**Text:**
No significant circularity; derivation self-contained in equivariant homotopy observation

full rationale

The paper's core step is the mathematical observation that equipping complex numbers with a Z/2-equivariant monoid structure via conjugation yields self-dual Hilbert spaces among internally-complex Real modules, requiring only a negative unit term of tensor unit type. This is presented as following from principles of equivariant homotopy theory and is not shown to reduce to a self-definition, a fitted parameter renamed as prediction, or a load-bearing self-citation chain. While LHoTT is referenced as the ambient theory in which the negative unit term exists, the central claim about Hermitian self-duality is an independent observation rather than a tautology or renaming of prior results by the same authors. No equations or steps in the provided text exhibit the result being equivalent to its inputs by construction.

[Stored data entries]
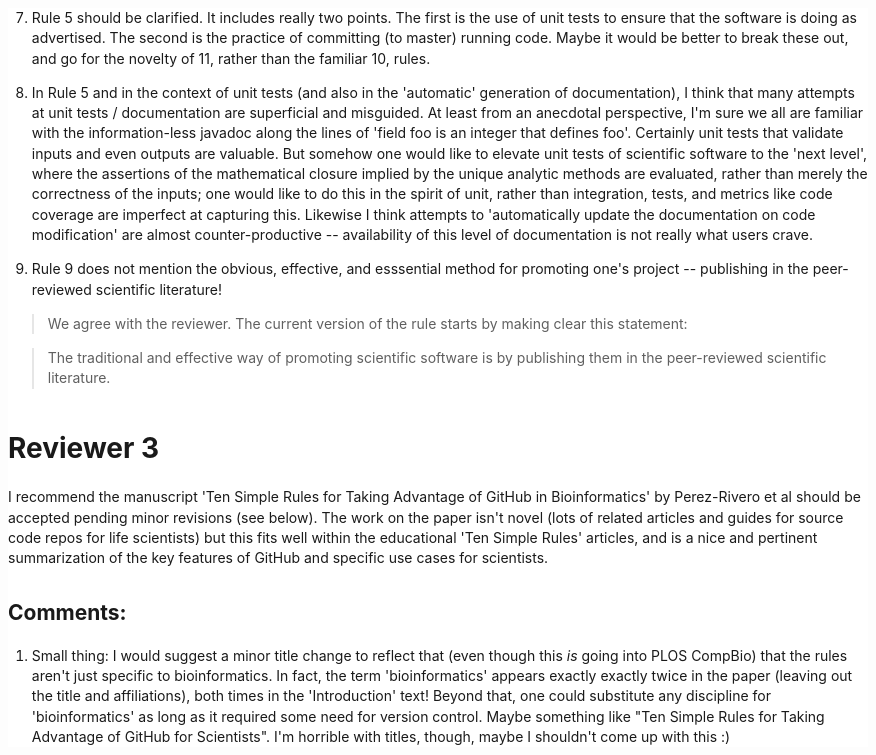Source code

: 7. Rule 5 should be clarified. It includes really two points. The
   first is the use of unit tests to ensure that the software is doing
   as advertised. The second is the practice of committing (to master)
   running code. Maybe it would be better to break these out, and go
   for the novelty of 11, rather than the familiar 10, rules.

8. In Rule 5 and in the context of unit tests (and also in the
   'automatic' generation of documentation), I think that many
   attempts at unit tests / documentation are superficial and
   misguided. At least from an anecdotal perspective, I'm sure we all
   are familiar with the information-less javadoc along the lines of
   'field foo is an integer that defines foo'. Certainly unit tests
   that validate inputs and even outputs are valuable. But somehow one
   would like to elevate unit tests of scientific software to the
   'next level', where the assertions of the mathematical closure
   implied by the unique analytic methods are evaluated, rather than
   merely the correctness of the inputs; one would like to do this in
   the spirit of unit, rather than integration, tests, and metrics
   like code coverage are imperfect at capturing this. Likewise I
   think attempts to 'automatically update the documentation on code
   modification' are almost counter-productive -- availability of this
   level of documentation is not really what users crave.

9. Rule 9 does not mention the obvious, effective, and esssential
   method for promoting one's project -- publishing in the
   peer-reviewed scientific literature!
   
> We agree with the reviewer. The current version of the rule starts by making clear this statement:

> The traditional and effective way of promoting scientific software is by
  publishing them in the peer-reviewed scientific literature.

# Reviewer 3

I recommend the manuscript 'Ten Simple Rules for Taking Advantage of GitHub in
Bioinformatics' by Perez-Rivero et al should be accepted pending minor revisions
(see below).  The work on the paper isn't novel (lots of related articles and
guides for source code repos for life scientists) but this fits well within the
educational 'Ten Simple Rules' articles, and is a nice and pertinent
summarization of the key features of GitHub and specific use cases for scientists.

## Comments:

1. Small thing: I would suggest a minor title change to reflect that
   (even though this *is* going into PLOS CompBio) that the rules
   aren't just specific to bioinformatics. In fact, the term
   'bioinformatics' appears exactly exactly twice in the paper
   (leaving out the title and affiliations), both times in the
   'Introduction' text!  Beyond that, one could substitute any
   discipline for 'bioinformatics' as long as it required some need
   for version control. Maybe something like "Ten Simple Rules for
   Taking Advantage of GitHub for Scientists".  I'm horrible with
   titles, though, maybe I shouldn't come up with this :)
   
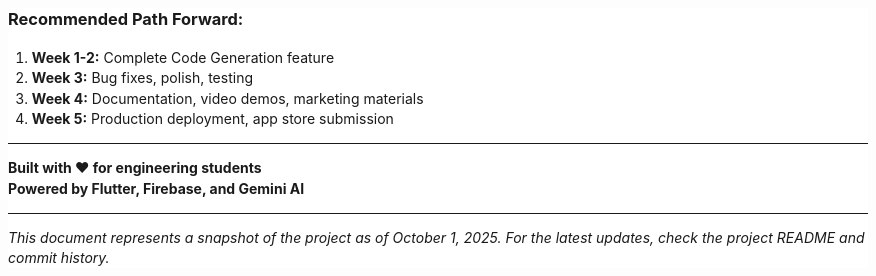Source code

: ### **Recommended Path Forward:**
1. **Week 1-2:** Complete Code Generation feature
2. **Week 3:** Bug fixes, polish, testing
3. **Week 4:** Documentation, video demos, marketing materials
4. **Week 5:** Production deployment, app store submission

---

**Built with ❤️ for engineering students**  
**Powered by Flutter, Firebase, and Gemini AI**

---

*This document represents a snapshot of the project as of October 1, 2025. For the latest updates, check the project README and commit history.*
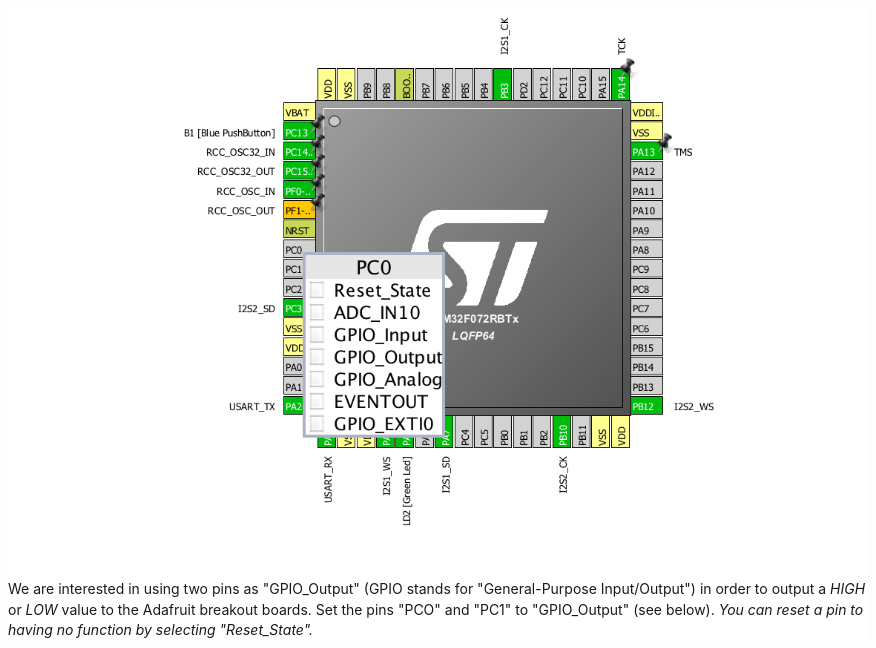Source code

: <div style="text-align:center"><img src ="firmware/firmware_2.png" width="600"/></div>
<br>

We are interested in using two pins as "GPIO_Output" (GPIO stands for "General-Purpose Input/Output") in order to
output a *HIGH* or *LOW* value to the Adafruit breakout boards. Set the
pins "PCO" and "PC1" to "GPIO_Output" (see below). *You can reset a pin to having no
function by selecting "Reset_State".*
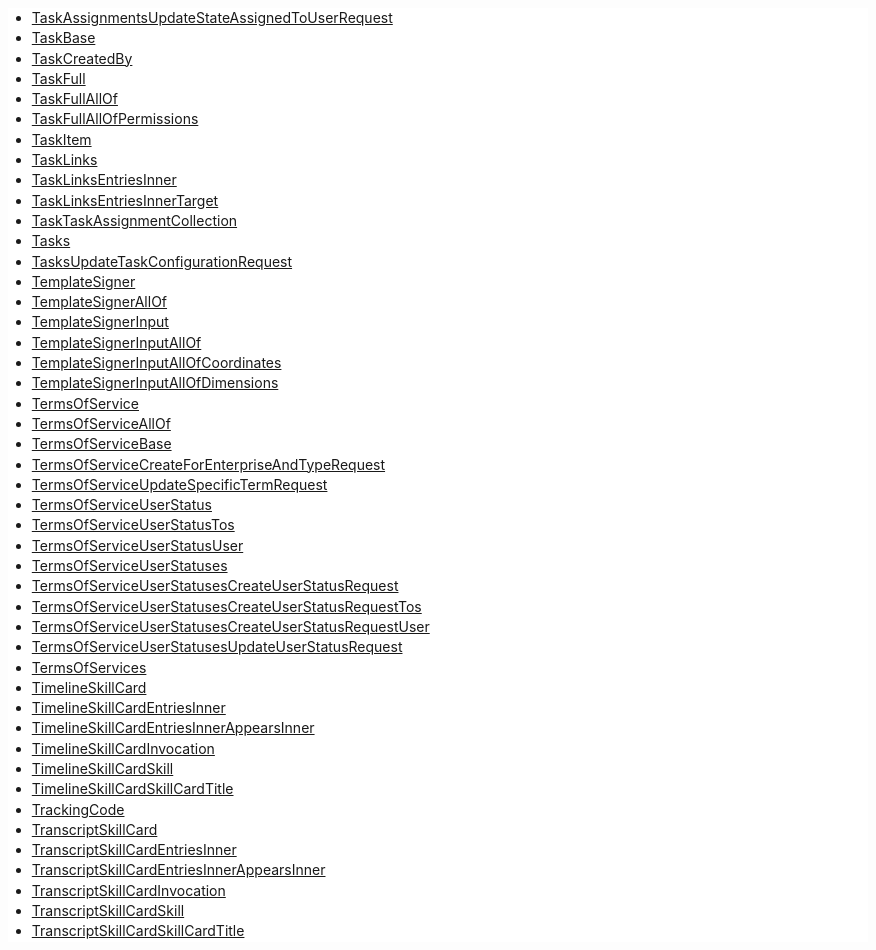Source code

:  - [TaskAssignmentsUpdateStateAssignedToUserRequest](docs/TaskAssignmentsUpdateStateAssignedToUserRequest.md)
 - [TaskBase](docs/TaskBase.md)
 - [TaskCreatedBy](docs/TaskCreatedBy.md)
 - [TaskFull](docs/TaskFull.md)
 - [TaskFullAllOf](docs/TaskFullAllOf.md)
 - [TaskFullAllOfPermissions](docs/TaskFullAllOfPermissions.md)
 - [TaskItem](docs/TaskItem.md)
 - [TaskLinks](docs/TaskLinks.md)
 - [TaskLinksEntriesInner](docs/TaskLinksEntriesInner.md)
 - [TaskLinksEntriesInnerTarget](docs/TaskLinksEntriesInnerTarget.md)
 - [TaskTaskAssignmentCollection](docs/TaskTaskAssignmentCollection.md)
 - [Tasks](docs/Tasks.md)
 - [TasksUpdateTaskConfigurationRequest](docs/TasksUpdateTaskConfigurationRequest.md)
 - [TemplateSigner](docs/TemplateSigner.md)
 - [TemplateSignerAllOf](docs/TemplateSignerAllOf.md)
 - [TemplateSignerInput](docs/TemplateSignerInput.md)
 - [TemplateSignerInputAllOf](docs/TemplateSignerInputAllOf.md)
 - [TemplateSignerInputAllOfCoordinates](docs/TemplateSignerInputAllOfCoordinates.md)
 - [TemplateSignerInputAllOfDimensions](docs/TemplateSignerInputAllOfDimensions.md)
 - [TermsOfService](docs/TermsOfService.md)
 - [TermsOfServiceAllOf](docs/TermsOfServiceAllOf.md)
 - [TermsOfServiceBase](docs/TermsOfServiceBase.md)
 - [TermsOfServiceCreateForEnterpriseAndTypeRequest](docs/TermsOfServiceCreateForEnterpriseAndTypeRequest.md)
 - [TermsOfServiceUpdateSpecificTermRequest](docs/TermsOfServiceUpdateSpecificTermRequest.md)
 - [TermsOfServiceUserStatus](docs/TermsOfServiceUserStatus.md)
 - [TermsOfServiceUserStatusTos](docs/TermsOfServiceUserStatusTos.md)
 - [TermsOfServiceUserStatusUser](docs/TermsOfServiceUserStatusUser.md)
 - [TermsOfServiceUserStatuses](docs/TermsOfServiceUserStatuses.md)
 - [TermsOfServiceUserStatusesCreateUserStatusRequest](docs/TermsOfServiceUserStatusesCreateUserStatusRequest.md)
 - [TermsOfServiceUserStatusesCreateUserStatusRequestTos](docs/TermsOfServiceUserStatusesCreateUserStatusRequestTos.md)
 - [TermsOfServiceUserStatusesCreateUserStatusRequestUser](docs/TermsOfServiceUserStatusesCreateUserStatusRequestUser.md)
 - [TermsOfServiceUserStatusesUpdateUserStatusRequest](docs/TermsOfServiceUserStatusesUpdateUserStatusRequest.md)
 - [TermsOfServices](docs/TermsOfServices.md)
 - [TimelineSkillCard](docs/TimelineSkillCard.md)
 - [TimelineSkillCardEntriesInner](docs/TimelineSkillCardEntriesInner.md)
 - [TimelineSkillCardEntriesInnerAppearsInner](docs/TimelineSkillCardEntriesInnerAppearsInner.md)
 - [TimelineSkillCardInvocation](docs/TimelineSkillCardInvocation.md)
 - [TimelineSkillCardSkill](docs/TimelineSkillCardSkill.md)
 - [TimelineSkillCardSkillCardTitle](docs/TimelineSkillCardSkillCardTitle.md)
 - [TrackingCode](docs/TrackingCode.md)
 - [TranscriptSkillCard](docs/TranscriptSkillCard.md)
 - [TranscriptSkillCardEntriesInner](docs/TranscriptSkillCardEntriesInner.md)
 - [TranscriptSkillCardEntriesInnerAppearsInner](docs/TranscriptSkillCardEntriesInnerAppearsInner.md)
 - [TranscriptSkillCardInvocation](docs/TranscriptSkillCardInvocation.md)
 - [TranscriptSkillCardSkill](docs/TranscriptSkillCardSkill.md)
 - [TranscriptSkillCardSkillCardTitle](docs/TranscriptSkillCardSkillCardTitle.md)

**Exercise set:**
1) According to the circularity assessment, which three things is the core step not shown to reduce to?
2) Copy out the circularity assessment from "full rationale" up to and including "inputs by construction.".
This material was drawn from a separate source.

**Results for each task:**
1) a self-definition; a fitted parameter renamed as prediction; a load-bearing self-citation chain

2)
full rationale

The paper's core step is the mathematical observation that equipping complex numbers with a Z/2-equivariant monoid structure via conjugation yields self-dual Hilbert spaces among internally-complex Real modules, requiring only a negative unit term of tensor unit type. This is presented as following from principles of equivariant homotopy theory and is not shown to reduce to a self-definition, a fitted parameter renamed as prediction, or a load-bearing self-citation chain. While LHoTT is referenced as the ambient theory in which the negative unit term exists, the central claim about Hermitian self-duality is an independent observation rather than a tautology or renaming of prior results by the same authors. No equations or steps in the provided text exhibit the result being equivalent to its inputs by construction.